Pinocchio – Ci prova anche Matteo Garrone

Matteo Garrone approccia la favola di Collodi: vuole dire la sua in proposito. Forte dell’entusiasmo ricevuto per il suo Racconto dei racconti, il regista proverà a fare una trasposizione di Pinocchio che riesca ad annullare il ricordo negativo di precedenti disastrose esperienze italiane in proposito. Ma il rischio è in agguato.


INTERAZIONI: 7

Cosa dovremmo aspettarci dal futuro Pinocchio di Matteo Garrone? Tutto e niente potrebbe essere la risposta più banale e inutile, ma sicuramente anche quella più istintiva. Il fatto è che della celebre favola di Pinocchio ormai ne abbiamo viste di versioni, sia animate che in live action. Ed altre ancora ne vedremo: al momento si sa di due versioni live-action, una targata Disney e un’altra firmata da Ron Howard che ha sostituito Paul Thomas Anderson con Robert Downey Jr. nei panni di Geppetto. Il burattino di legno più famoso del mondo è sempre un ever green insomma.
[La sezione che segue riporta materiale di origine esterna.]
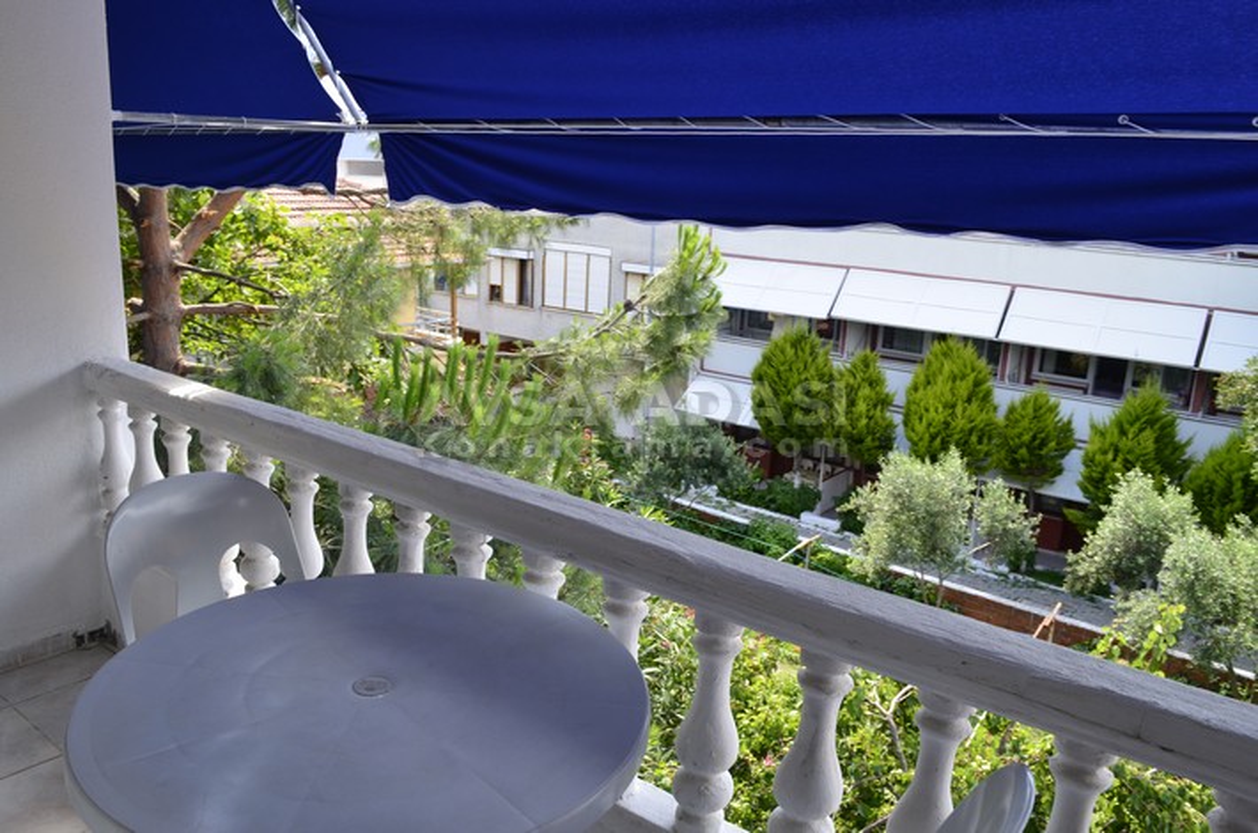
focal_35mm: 27
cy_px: 416
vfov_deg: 47.7
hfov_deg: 67.5
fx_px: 941
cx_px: 629
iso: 280
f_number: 9.5
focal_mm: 18
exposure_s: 1/60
Con questa new entry di Garrone però, inutile negarlo, un po’ le vene ai polsi a molti tremano. Essenzialmente per due motivi: primo fra tutti i fallimenti di italiche produzioni che hanno drasticamente azzerrato le velleità prima di Francesco Nuti (con Occhio Pinocchio nel lontanissimo 1994) e poi del più “recente” disastro firmato da Benigni, che con la sua versione della favola di Collodi ridimensionò esponenzialmente gli entusiasmi dei precedenti Oscar de La vita è bella, meritandosi addirittura più nomination per i famigerati razzie awards (quella sorta di Oscar all’incontrario per le “ciofeche” più eclatanti). Insomma per ripescare alla memoria immagini più o meno degne e sicuramente cariche di emotività a riguardo del caro burattino, in Italia bisogna risalire al Pinocchio di Nino Manfredi/Geppetto, Gina Lollobrigida/fata Turchina e Andrea Balestri burattino in carne e ossa.
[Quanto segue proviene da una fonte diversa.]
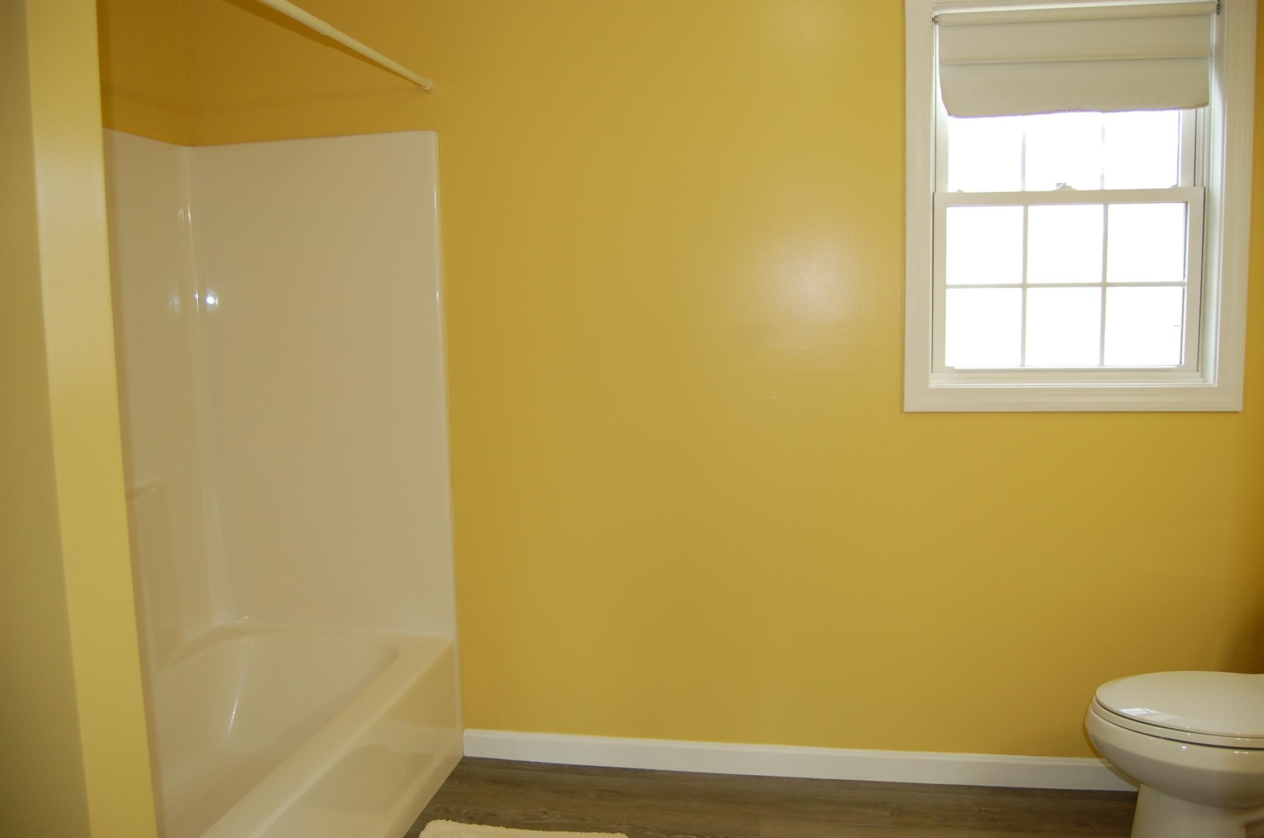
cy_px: 419
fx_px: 946
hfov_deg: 67.5
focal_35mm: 27
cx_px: 632
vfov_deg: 47.8
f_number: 3.5
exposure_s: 1/100
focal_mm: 18
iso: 400
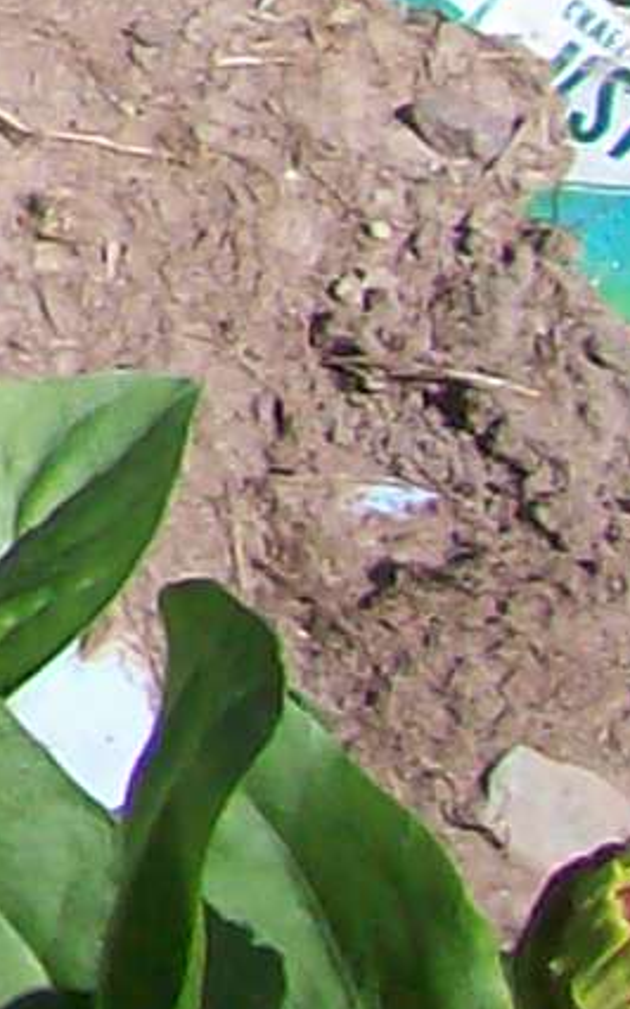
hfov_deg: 4.4
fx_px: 7010
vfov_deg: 7.7
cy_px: -1405
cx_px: -2634
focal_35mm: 255
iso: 80
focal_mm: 6
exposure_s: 1/591
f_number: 4.8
Dicevamo del secondo motivo per il quale si teme un po’ a riguardo di questo progetto di Garrone: è Garrone stesso. Nel senso che il regista ultimamente pare aver (secondo alcuni egregiamente) virato verso un immaginario prettamente fiabesco; operazione non da poco se si considera poi il cambio radicale di ambientazione partendo da Gomorra e Reality.

Anche se, ad onor del vero, questa virata repentina e sicuramente coraggiosa ha per il momento delle solide premesse, testimoniate da Il racconto dei racconti e dal suo bottino di riconoscimenti ufficiali (un Globo d’Oro, 3 Nastri d’argento e 7 David di Donatello, tra i quali quello per la miglior regia). Che sia stato appunto anche questo recente successo a far optare per la costruzione di una Garroniana versione della favola di Collodi è ovviamente più di un fondato sospetto con tutto il suo carico di logica sussistenza. Monta però, allo stesso tempo, l’ansia che l’eccesso di entusiasmo possa far perdere di lucidità necessaria per ottenere un buon lavoro cinematografico. Vedremo cosa ne verrà fuori; nel frattempo pare sia stato ufficialmente annunciata la partenza per il casting.

Roba da tenere d’occhio, poi valuteremo gli step di cui verremo a conoscenza, confidando in una fedele trasposizione del racconto originale, al di là dell’eventuale interpretazione. Anche perché, qui più che in altri temi, le bugie non sono ben accette. A prescindere dai nasi lunghi.